**Text segment:**

Be Clear About The Deliverable, i.e., what they get.

While clients appreciate the strategy, advice, and best practices, they also want to get clarity on the deliverables. I often create a chart where I outline my services in one column and in the next column I’ll specify the deliverable’s format and timeline. Let’s say a client wants you to manage all of their influencer marketing efforts monthly. You would detail all the components of the service and the deliverables:

  • Influencer strategy in PPT format (<- Yes, I inform the client of the format because you would be surprised the level of confusion and frustration that ensues in the sending and opening of documents. You don’t want to send a Keynote file when everyone in the organization uses PowerPoint.)

  • List of targets, asks, and assets, budget, timeline

  • Campaign copy, influencer pitch and all communication in MS Word format

  • Monthly recap and performance report in XLS format

BE CLEAR on what they get and when they get it.

Define Success and How You’ll Measure It.

Clients love this because it allows them to rationalize their investment and determine whether your proposed solution worked. You’ll sometimes hear marketers use the term “KPIs” or Key Performance Indicators. That’s just a fancy way of saying what kinds of data they use in evaluating the success of a particular strategy or tactic.

**Entries supplied:**
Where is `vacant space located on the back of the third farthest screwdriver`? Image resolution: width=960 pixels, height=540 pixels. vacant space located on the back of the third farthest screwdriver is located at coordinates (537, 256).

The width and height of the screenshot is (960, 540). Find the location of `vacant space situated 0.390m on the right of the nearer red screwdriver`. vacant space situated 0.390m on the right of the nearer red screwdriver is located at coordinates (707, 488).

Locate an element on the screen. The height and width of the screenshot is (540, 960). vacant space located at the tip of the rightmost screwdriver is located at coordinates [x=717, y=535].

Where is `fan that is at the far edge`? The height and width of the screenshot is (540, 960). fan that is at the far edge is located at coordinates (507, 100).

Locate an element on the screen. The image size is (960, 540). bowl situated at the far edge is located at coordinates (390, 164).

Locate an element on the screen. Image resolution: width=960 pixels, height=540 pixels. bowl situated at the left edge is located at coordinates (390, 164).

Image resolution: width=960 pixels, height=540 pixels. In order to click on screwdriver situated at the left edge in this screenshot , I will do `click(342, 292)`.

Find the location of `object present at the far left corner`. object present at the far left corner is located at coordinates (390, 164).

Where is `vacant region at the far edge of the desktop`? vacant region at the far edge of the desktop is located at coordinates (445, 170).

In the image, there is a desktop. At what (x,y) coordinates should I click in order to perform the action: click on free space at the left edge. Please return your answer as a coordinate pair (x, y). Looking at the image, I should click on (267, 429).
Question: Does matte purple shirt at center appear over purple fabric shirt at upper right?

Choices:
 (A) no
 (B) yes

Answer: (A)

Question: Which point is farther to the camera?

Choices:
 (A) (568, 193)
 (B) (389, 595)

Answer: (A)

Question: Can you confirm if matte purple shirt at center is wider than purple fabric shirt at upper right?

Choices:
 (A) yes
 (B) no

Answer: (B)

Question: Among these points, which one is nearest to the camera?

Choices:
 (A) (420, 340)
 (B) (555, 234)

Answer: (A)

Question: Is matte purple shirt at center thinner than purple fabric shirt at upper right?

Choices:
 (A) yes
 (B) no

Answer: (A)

**Work to complete:** Extend the text on client deliverables and measuring success, picking up after its last sentence. The material has no connection to the text on client deliverables.

**Exercise result:**
Metrics can also be tricky because not all measures of success are quantitative, and they shouldn’t be. With brand work or anything that involves driving awareness or consideration (preference) for a brand, the results aren’t something that can be immediately measured. Your proposal should be clear on how you’ll work with your client to establish a benchmark (i.e., a starting point from which to measure) and how you’ll evaluate the efficacy of your work.

Include a Project Timeline and Resources

Every project, even retainer work, has a contracted start and end date. Set parameters for the project as well as any additional resources involved and what their roles will be on the project. This is important because some companies bar the use of subcontractors. Also, your client will want to get to know their partners and all the members of their dream team!

Show Me the Money

Ah, the moment we’ve all been waiting for with bated breath. This guide isn’t about how to set your pricing or whether you should charge a project rate or hourly (I only charge project rates), however, what is important about this section is to set a fair rate for your work, when they should pay you, and any fees you collect if they’re negligent in paying you.

Set your ideal terms. Don’t draft what you think a client would want. Remember, this is about you making money by providing them with a solution. In the past year, I’ve had two clients who have paid upon receipt of the invoice. That’s where I start, and I’ll go up to N30. I also require 50% of payment up front. If it’s a mix of project deliverables and a monthly retainer, I’ll do a 50% of the project fees at signing and 50% at term, and then I’ll bill at the first of the month for the retainer.

If your client is legit, they will never have a problem paying for your work. Don’t be afraid to ask for what you want and deserve.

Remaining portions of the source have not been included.